Provided entries below:

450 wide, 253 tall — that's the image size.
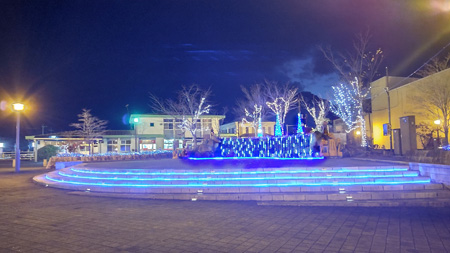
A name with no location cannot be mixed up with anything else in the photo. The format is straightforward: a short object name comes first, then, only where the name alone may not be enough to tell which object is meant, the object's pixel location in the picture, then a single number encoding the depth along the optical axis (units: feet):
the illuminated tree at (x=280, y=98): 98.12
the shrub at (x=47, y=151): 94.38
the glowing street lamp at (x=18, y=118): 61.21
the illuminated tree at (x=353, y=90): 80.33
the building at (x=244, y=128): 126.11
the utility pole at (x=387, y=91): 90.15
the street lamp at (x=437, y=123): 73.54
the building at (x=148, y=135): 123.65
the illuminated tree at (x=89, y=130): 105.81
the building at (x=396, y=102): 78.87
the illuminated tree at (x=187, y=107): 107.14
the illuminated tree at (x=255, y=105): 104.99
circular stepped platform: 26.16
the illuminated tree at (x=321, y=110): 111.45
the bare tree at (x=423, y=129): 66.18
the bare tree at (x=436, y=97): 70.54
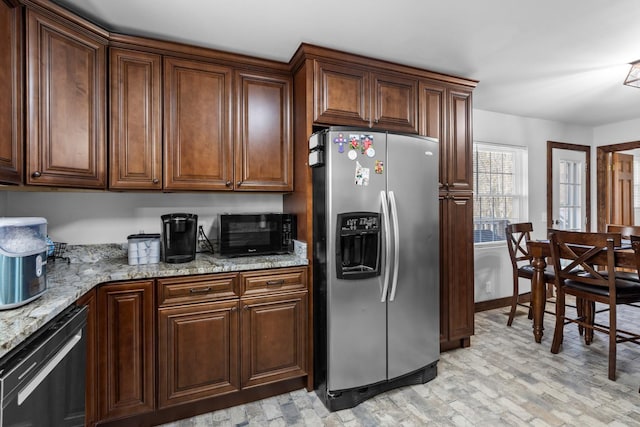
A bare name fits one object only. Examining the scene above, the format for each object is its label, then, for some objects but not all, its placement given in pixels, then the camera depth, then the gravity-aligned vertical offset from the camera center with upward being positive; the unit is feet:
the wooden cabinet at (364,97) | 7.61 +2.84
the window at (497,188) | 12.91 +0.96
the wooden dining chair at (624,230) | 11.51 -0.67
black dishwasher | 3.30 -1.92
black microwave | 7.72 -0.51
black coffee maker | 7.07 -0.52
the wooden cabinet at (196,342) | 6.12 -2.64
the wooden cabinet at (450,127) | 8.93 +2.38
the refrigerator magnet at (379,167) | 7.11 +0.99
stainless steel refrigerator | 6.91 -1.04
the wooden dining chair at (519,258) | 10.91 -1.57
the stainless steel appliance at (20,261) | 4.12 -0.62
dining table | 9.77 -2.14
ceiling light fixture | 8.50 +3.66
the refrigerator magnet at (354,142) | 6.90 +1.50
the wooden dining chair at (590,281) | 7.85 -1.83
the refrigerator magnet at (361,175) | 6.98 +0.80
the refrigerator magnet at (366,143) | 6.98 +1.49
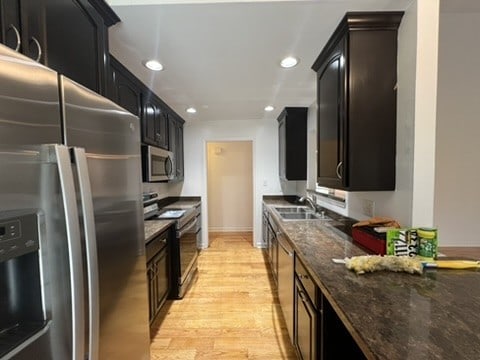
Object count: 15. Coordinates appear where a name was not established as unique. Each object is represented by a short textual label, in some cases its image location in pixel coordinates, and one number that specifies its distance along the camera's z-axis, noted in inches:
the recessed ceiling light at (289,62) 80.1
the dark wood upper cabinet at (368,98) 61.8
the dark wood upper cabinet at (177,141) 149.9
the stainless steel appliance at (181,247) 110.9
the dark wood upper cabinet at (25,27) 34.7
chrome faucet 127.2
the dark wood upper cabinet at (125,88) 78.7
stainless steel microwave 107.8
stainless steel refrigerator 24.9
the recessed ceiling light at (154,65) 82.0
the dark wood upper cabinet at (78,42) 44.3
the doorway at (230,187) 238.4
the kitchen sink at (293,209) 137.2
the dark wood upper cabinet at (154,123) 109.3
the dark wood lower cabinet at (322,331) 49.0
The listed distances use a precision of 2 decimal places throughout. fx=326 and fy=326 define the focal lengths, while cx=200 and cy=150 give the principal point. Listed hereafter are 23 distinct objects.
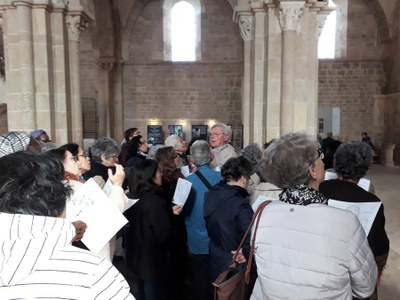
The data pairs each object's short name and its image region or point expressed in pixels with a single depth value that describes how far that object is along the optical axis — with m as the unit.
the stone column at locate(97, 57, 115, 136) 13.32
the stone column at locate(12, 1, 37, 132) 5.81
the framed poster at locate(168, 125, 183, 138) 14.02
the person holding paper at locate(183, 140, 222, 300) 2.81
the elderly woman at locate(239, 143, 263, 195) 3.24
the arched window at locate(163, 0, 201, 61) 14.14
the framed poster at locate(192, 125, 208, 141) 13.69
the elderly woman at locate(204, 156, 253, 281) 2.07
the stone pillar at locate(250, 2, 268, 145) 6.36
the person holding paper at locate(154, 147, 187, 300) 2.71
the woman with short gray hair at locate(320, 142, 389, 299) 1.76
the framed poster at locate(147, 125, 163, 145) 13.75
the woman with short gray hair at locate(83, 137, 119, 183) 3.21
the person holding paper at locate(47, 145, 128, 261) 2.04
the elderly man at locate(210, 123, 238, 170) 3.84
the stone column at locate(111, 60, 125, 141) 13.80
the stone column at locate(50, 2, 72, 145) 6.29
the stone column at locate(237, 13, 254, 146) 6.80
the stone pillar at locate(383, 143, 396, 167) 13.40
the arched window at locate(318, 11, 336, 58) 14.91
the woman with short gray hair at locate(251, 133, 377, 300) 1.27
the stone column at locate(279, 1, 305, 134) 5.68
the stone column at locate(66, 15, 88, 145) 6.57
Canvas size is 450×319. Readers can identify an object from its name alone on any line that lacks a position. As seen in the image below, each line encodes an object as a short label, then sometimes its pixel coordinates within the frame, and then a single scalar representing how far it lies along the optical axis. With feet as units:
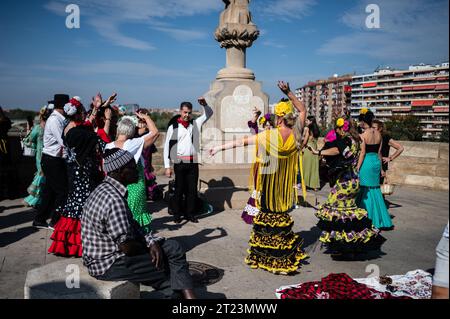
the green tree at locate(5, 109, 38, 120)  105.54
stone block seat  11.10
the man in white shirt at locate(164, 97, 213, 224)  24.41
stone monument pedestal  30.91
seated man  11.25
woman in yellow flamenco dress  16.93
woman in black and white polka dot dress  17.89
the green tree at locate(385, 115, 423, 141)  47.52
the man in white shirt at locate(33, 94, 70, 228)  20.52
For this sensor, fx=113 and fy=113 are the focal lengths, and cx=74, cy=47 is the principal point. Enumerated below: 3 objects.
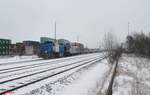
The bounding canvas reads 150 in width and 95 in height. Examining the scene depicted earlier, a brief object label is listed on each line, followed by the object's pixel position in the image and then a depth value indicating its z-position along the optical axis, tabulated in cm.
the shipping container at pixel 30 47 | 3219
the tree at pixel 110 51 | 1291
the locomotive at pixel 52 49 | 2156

End of Provided entries.
Provided entries below:

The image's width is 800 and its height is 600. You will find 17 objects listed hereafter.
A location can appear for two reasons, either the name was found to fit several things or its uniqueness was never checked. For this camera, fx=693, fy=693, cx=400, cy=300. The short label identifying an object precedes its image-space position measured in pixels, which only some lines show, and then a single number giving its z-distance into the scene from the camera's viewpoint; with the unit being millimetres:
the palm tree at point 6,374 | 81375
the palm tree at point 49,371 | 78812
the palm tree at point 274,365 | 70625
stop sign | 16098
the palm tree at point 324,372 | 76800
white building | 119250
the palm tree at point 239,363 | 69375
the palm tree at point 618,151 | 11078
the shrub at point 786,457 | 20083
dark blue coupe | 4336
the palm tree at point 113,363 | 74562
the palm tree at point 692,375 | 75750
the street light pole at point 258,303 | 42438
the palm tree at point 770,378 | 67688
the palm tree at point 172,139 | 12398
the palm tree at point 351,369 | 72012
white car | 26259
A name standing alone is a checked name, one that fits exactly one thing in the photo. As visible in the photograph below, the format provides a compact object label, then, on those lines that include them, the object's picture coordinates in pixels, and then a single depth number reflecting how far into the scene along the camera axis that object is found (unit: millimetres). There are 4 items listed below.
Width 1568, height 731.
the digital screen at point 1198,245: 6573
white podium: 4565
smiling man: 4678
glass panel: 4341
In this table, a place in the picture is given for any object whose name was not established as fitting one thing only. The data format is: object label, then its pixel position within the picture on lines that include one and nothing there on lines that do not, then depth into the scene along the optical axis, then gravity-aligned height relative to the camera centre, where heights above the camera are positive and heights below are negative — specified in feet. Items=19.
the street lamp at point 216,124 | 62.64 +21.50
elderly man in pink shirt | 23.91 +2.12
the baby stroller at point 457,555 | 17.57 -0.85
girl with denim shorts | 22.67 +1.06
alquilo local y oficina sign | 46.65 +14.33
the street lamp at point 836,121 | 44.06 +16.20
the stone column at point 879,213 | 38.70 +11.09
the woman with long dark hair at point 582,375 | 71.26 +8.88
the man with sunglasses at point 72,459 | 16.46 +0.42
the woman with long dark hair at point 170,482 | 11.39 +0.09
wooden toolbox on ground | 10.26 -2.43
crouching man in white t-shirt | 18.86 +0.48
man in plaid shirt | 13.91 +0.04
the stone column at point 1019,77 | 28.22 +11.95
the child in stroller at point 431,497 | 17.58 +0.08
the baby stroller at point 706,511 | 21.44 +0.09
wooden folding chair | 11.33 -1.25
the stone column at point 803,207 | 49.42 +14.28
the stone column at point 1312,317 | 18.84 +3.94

End of Provided entries.

# What is needed
Look above for the line with "the stone column at locate(66, 15, 88, 145)" and the line with "the locomotive at pixel 52 49 | 2156", then copy exactly the lines from the first through the second, both kept, with no pictures.

# Response area
the stone column at locate(66, 15, 88, 145) 6.57
Canvas size is 450×319. Readers can identify an object from its name alone on any line that lacks a position. As seen in the image below, each line encodes an object as a short label, then sometimes its pixel coordinates within the frame, and then a single scalar representing how far it lies along the optical axis. With feet as units:
the green tree at locate(5, 109, 38, 120)  105.54
stone block seat  11.10
the man in white shirt at locate(164, 97, 213, 224)  24.41
stone monument pedestal  30.91
seated man  11.25
woman in yellow flamenco dress  16.93
woman in black and white polka dot dress  17.89
the green tree at locate(385, 115, 423, 141)  47.52
the man in white shirt at locate(33, 94, 70, 228)  20.52
For this sensor, fx=113 and fy=113 are the focal lengths, and cx=74, cy=47 is the principal point. Enumerated below: 3 objects.
The bounding canvas reads 150 in width and 95 in height. Examining the scene depicted earlier, a brief object label is listed on each line, followed by the object's pixel position in the image and then a depth value indicating its z-position along the optical axis, tabulated in cm.
the shipping container at pixel 30 47 | 3219
the tree at pixel 110 51 | 1291
the locomotive at pixel 52 49 | 2156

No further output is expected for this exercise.